## Reading text
_ _ _ _

Re: Some newbie questions about kylin

Li Yang Wed, 16 Sep 2015 00:57:13 -0700

> a). SELECT PART_DT FROM kylin_sales;

Well this is a special case for historic reason. Basically Kylin can only
answer queries with "group by". However too many people use "select * from
fact" as a health check after cube build, so we did a hack for similar
queries to return some (incorrect) records. Then the hack is not well
maintained after a certain version... anyway it's empty result right now,
and it's something we will fix.


Please focus on cases like b) where table or column does not match any cube.

On Tue, Sep 15, 2015 at 5:12 PM, Luke Han <[email protected]> wrote:

> I have to say build a cube is NOT "too complex" with basic knowledge of
> data warehouse and business intelligence.
> All concepts of Kylin are same as traditional products.
>
> Try this page first:
> http://kylin.incubator.apache.org/docs/gettingstarted/terminology.html
>
> and we are introducing new tutorial step by step soon:)
>
> Thanks.

_ _ _ _

## Information provided
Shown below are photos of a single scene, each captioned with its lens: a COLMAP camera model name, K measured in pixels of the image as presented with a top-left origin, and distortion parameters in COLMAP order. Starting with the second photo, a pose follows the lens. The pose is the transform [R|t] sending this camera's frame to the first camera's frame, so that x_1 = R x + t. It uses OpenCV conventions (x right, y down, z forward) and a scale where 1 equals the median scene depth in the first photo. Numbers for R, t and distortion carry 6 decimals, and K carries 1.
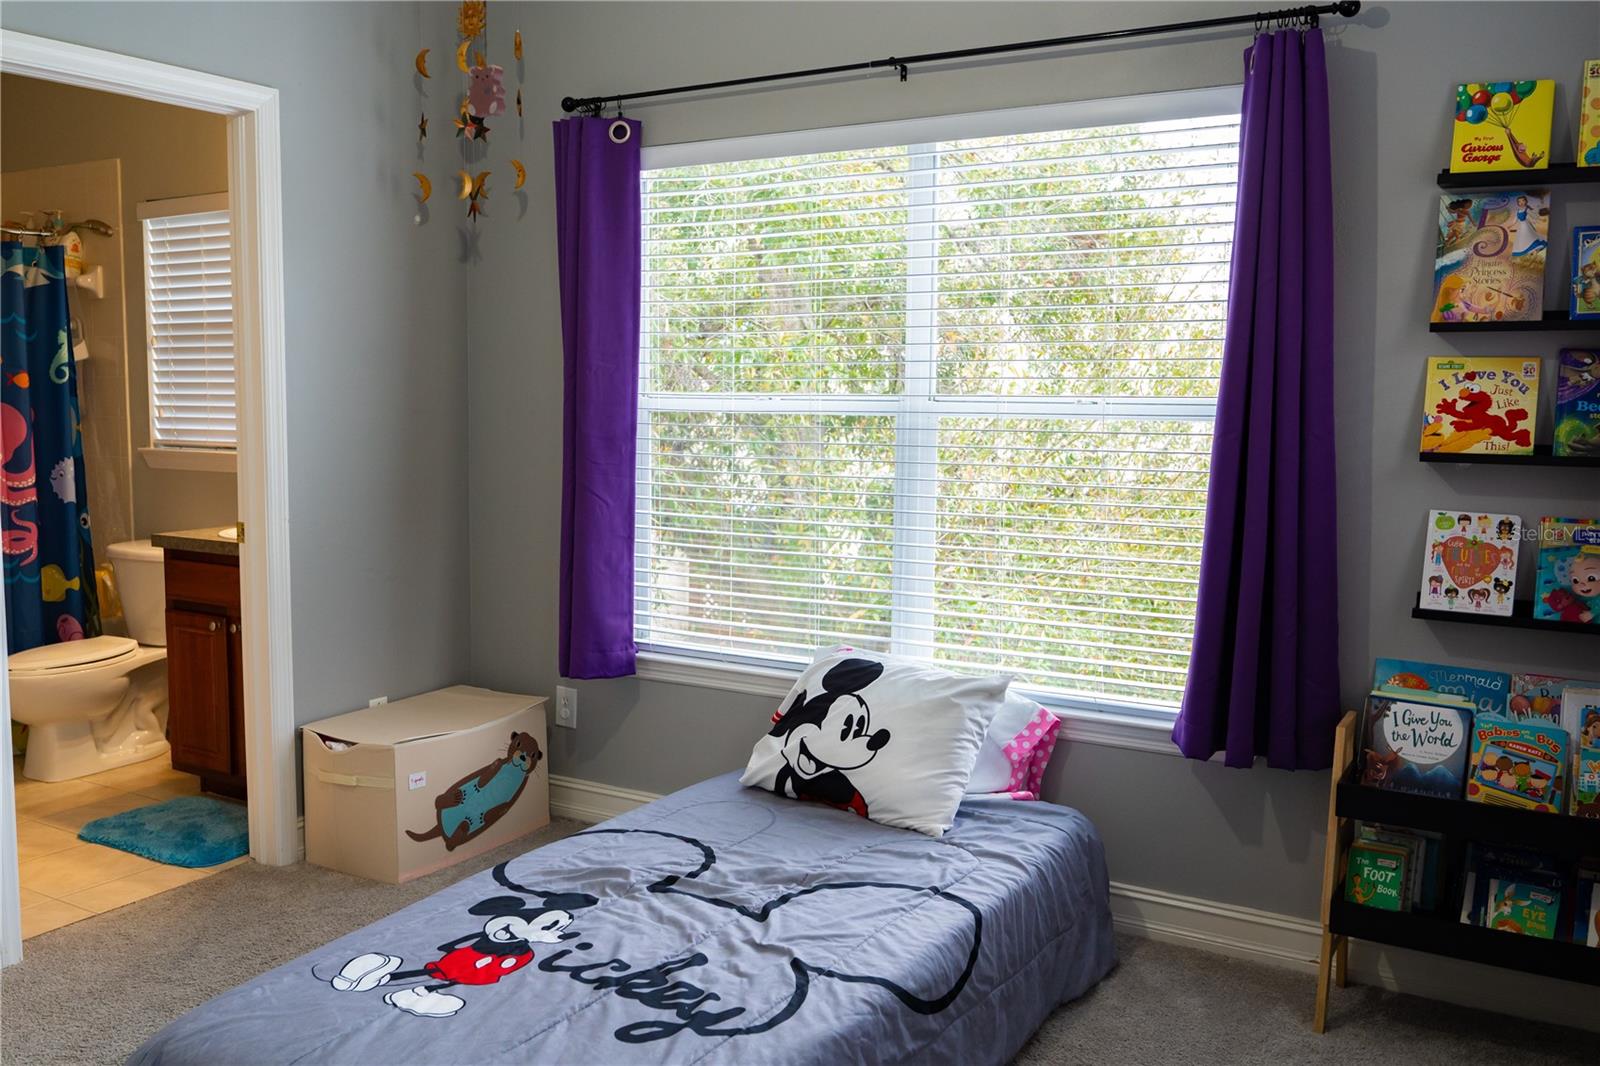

_ _ _ _

## Exercise instructions
Reproduce the Kylin forum reply above in full, word for word and line for line, from its subject line through its final line.

## Your response
Re: Some newbie questions about kylin

Li Yang Wed, 16 Sep 2015 00:57:13 -0700

> a). SELECT PART_DT FROM kylin_sales;

Well this is a special case for historic reason. Basically Kylin can only
answer queries with "group by". However too many people use "select * from
fact" as a health check after cube build, so we did a hack for similar
queries to return some (incorrect) records. Then the hack is not well
maintained after a certain version... anyway it's empty result right now,
and it's something we will fix.


Please focus on cases like b) where table or column does not match any cube.

On Tue, Sep 15, 2015 at 5:12 PM, Luke Han <[email protected]> wrote:

> I have to say build a cube is NOT "too complex" with basic knowledge of
> data warehouse and business intelligence.
> All concepts of Kylin are same as traditional products.
>
> Try this page first:
> http://kylin.incubator.apache.org/docs/gettingstarted/terminology.html
>
> and we are introducing new tutorial step by step soon:)
>
> Thanks.